How can God give Himself to the man who is absorbed in money-making and heaping up possessions? It is impossible for such a soul to enjoy the presence of God. Neither can He divide the empire of the soul with worldly honors, nor even with a passionate human love of wife or children. He is God, and they are creatures, the mere work of His hand. They shall pass away and be gone, and He shall remain. Such inordinate love is like disgusting vermin in the mansion of the soul, and all such vermin must be swept out. What ever we love must be loved on account of God, and in subordination to His love, or God will not come and take up His abode with us. This is the plain dictate of our reason.

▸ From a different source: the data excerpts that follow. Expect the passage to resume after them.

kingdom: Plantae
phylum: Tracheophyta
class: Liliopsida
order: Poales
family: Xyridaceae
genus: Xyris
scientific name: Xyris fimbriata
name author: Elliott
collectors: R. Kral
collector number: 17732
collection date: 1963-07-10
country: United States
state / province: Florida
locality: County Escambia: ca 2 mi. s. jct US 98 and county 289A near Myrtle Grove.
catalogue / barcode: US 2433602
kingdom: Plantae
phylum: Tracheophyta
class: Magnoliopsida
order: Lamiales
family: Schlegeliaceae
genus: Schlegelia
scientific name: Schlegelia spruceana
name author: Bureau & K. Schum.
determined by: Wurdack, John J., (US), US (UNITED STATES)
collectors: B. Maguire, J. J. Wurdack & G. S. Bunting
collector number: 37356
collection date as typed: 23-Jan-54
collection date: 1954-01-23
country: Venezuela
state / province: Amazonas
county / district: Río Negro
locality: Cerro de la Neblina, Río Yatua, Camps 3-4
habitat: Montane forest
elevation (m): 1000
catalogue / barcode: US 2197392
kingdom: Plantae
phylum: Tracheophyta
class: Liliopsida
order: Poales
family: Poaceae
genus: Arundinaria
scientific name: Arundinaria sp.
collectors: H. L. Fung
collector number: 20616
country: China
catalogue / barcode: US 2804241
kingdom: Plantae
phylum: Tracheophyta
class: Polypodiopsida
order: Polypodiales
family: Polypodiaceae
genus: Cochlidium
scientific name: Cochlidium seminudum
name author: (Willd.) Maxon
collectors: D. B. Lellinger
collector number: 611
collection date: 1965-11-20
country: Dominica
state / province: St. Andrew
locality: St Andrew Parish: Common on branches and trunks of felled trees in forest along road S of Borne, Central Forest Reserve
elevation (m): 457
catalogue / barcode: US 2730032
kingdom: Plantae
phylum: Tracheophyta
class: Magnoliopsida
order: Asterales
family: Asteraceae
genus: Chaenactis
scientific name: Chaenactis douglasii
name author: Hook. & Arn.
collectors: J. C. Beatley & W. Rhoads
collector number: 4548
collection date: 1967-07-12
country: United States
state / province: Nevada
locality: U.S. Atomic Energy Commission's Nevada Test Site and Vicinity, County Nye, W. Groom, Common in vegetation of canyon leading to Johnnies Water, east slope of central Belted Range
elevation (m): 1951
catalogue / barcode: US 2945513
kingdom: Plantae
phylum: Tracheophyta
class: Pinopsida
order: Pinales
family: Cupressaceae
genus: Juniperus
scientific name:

We must deny ourselves, and that not merely in forbidden things, but in those which are lawful. If we go to the limit of what is lawful in self-indulgence, depend upon it we shall soon pass the limit. We shall fall into sin, and very likely into mortal sin. Many a one has fallen in this way. He has said to himself, I can do this thing, for it is not forbidden. Again, I can do that; it is not certain it comes within the letter of the law. I can indulge myself in this respect, for, even if sinful, it is a matter of small consequence. Thus he goes on in a downhill progress, until he becomes utterly selfish, and virtue has died out in his soul. Our Saviour has laid down the rule for a Christian; "He that will be My disciple, let him deny him self daily, and take up his cross and follow Me." Again, "He that loveth father or mother, wife or child, houses or lands, more than Me, is not worthy to be My disciple."